O consultor destacou que hoje, com raras e honrosas exceções, quem produz notícia vive com medo do Google fazer você desaparecer da internet. "De certa forma, vivemos uma forma de Síndrome de Estocolmo editorial. Sim, o Google sequestrou o noticiário".
Os estudo do NetLab aponta que em junho de 2025, o portal da CNN registrou mais de 202 milhões de visualizações de páginas e 42 milhões de usuários únicos, números que contrastam com a queda de audiência de veículos como Globo.com, UOL e R7.
O problema vai além da CNN ser privilegiada pelo Google. O que chama atenção é a proximidade entre a CNN e o Google. João Camargo, foi chairman da CNN, mas também é o CEO da Esfera Brasil (uma think tank altamente influente em Brasília, ou uma organização de lobby, na visão dos mais críticos).
O Google, por sua vez, é associado da Esfera, e Fábio Coelho, CEO do Google, mantém um relacionamento próximo de Camargo. Não é a primeira vez que o Google é acusado de privilegiar veículos.
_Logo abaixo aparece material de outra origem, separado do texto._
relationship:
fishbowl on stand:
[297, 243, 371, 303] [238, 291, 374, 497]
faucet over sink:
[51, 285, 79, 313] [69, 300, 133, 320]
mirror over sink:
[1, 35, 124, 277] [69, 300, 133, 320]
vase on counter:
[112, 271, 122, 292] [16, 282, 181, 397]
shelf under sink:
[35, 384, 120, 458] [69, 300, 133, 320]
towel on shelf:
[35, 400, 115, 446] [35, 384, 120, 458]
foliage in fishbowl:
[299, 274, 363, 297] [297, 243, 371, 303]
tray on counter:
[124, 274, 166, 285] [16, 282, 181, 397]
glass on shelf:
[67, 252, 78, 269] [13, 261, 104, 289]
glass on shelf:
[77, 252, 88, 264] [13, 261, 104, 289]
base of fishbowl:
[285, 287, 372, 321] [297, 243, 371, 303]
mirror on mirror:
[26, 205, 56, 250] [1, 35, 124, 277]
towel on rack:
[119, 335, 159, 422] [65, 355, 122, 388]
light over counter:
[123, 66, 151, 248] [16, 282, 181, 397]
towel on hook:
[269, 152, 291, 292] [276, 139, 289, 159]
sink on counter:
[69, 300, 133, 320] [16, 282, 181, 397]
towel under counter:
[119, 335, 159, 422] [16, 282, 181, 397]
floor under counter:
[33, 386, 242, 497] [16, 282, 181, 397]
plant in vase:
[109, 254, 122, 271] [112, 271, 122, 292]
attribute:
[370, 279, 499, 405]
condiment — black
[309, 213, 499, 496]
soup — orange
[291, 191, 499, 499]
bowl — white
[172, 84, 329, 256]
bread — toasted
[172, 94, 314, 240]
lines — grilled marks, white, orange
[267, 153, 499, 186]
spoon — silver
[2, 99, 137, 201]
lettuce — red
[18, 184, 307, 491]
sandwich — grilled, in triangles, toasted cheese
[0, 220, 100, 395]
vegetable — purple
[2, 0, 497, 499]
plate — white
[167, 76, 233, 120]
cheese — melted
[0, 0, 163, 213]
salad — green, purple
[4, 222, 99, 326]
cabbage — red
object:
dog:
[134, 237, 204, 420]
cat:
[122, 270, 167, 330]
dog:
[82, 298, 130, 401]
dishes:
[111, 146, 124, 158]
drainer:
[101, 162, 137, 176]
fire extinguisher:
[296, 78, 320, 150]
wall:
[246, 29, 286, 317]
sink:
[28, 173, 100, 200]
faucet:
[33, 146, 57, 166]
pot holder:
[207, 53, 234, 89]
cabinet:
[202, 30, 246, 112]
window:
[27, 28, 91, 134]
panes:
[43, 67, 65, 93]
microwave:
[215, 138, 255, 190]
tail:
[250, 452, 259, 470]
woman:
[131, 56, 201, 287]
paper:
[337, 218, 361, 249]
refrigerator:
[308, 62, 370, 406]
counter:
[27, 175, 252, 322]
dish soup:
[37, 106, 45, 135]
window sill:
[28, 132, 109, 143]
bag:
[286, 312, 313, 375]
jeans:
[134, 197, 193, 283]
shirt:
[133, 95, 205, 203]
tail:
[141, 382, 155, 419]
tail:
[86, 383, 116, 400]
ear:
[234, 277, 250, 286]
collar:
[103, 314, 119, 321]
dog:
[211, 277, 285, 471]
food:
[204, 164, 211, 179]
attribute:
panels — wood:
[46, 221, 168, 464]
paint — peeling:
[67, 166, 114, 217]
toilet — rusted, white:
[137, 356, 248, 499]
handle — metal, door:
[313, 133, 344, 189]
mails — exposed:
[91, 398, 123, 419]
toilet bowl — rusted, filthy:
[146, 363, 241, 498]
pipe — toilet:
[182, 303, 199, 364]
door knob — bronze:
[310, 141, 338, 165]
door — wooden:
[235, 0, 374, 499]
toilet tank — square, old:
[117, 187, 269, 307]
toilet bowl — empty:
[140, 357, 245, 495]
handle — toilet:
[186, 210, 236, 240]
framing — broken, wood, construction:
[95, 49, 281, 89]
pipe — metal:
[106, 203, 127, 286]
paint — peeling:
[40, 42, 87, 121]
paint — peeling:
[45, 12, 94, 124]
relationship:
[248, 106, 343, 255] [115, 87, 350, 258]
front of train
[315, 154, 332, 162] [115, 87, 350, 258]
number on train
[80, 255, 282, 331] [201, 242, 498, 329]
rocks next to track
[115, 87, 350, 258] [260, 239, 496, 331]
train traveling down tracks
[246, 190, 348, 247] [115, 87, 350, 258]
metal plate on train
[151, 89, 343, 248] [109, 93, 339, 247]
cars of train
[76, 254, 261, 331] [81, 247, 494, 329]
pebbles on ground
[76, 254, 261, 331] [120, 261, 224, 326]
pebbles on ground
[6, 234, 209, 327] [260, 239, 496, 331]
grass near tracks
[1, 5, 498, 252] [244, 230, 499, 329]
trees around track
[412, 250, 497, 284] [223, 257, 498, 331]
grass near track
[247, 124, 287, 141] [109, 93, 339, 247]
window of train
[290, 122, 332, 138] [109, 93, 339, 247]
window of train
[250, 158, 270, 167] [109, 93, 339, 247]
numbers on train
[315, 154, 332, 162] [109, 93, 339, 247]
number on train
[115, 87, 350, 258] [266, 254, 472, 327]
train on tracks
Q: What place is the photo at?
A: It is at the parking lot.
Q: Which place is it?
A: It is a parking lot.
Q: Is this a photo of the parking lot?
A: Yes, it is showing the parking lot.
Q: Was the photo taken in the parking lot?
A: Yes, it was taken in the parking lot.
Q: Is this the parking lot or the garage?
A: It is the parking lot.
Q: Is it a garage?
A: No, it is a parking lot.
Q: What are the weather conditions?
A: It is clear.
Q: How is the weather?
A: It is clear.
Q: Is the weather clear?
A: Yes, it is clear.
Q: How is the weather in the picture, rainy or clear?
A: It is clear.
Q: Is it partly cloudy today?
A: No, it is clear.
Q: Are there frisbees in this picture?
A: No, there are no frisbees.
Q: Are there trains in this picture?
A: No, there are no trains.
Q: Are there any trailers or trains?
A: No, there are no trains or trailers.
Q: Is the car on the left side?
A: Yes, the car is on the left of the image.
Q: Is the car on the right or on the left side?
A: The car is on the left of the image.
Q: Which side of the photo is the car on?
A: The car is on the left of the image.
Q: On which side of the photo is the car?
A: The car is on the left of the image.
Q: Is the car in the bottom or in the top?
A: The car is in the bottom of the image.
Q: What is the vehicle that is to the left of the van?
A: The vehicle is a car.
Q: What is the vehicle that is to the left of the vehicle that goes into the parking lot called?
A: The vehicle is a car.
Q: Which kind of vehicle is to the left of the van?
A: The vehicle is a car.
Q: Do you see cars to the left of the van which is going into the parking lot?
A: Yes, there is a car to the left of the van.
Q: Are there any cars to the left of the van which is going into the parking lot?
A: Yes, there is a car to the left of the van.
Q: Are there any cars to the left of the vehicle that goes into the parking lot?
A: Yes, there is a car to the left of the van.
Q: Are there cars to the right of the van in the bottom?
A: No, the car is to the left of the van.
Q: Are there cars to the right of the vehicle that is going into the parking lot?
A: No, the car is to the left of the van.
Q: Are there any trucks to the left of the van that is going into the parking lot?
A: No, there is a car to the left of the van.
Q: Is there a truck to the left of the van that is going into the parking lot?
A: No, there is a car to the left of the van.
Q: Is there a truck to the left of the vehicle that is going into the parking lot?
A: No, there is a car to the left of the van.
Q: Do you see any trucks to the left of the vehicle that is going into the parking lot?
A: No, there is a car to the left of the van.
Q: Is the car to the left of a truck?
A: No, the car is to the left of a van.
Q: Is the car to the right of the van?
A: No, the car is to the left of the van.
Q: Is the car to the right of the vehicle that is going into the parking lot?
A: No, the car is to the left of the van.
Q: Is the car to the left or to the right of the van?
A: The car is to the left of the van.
Em 2022, uma análise também do NetLab mostrou que conteúdos da Jovem Pan, favoráveis ao presidente Jair Bolsonaro, apareciam em destaque nas recomendações", explicou.
Para Ravache, o caso da CNN Brasil ilustra como o poder de grandes plataformas, aliado à falta de transparência nos critérios de recomendação, pode moldar o acesso à informação, criar distorções no mercado jornalístico e até influenciar a dinâmica democrática.
"O histórico do Google e da Meta contra regulações do setor digital amplia as dúvidas sobre a imparcialidade dos algoritmos e o impacto no ecossistema jornalístico".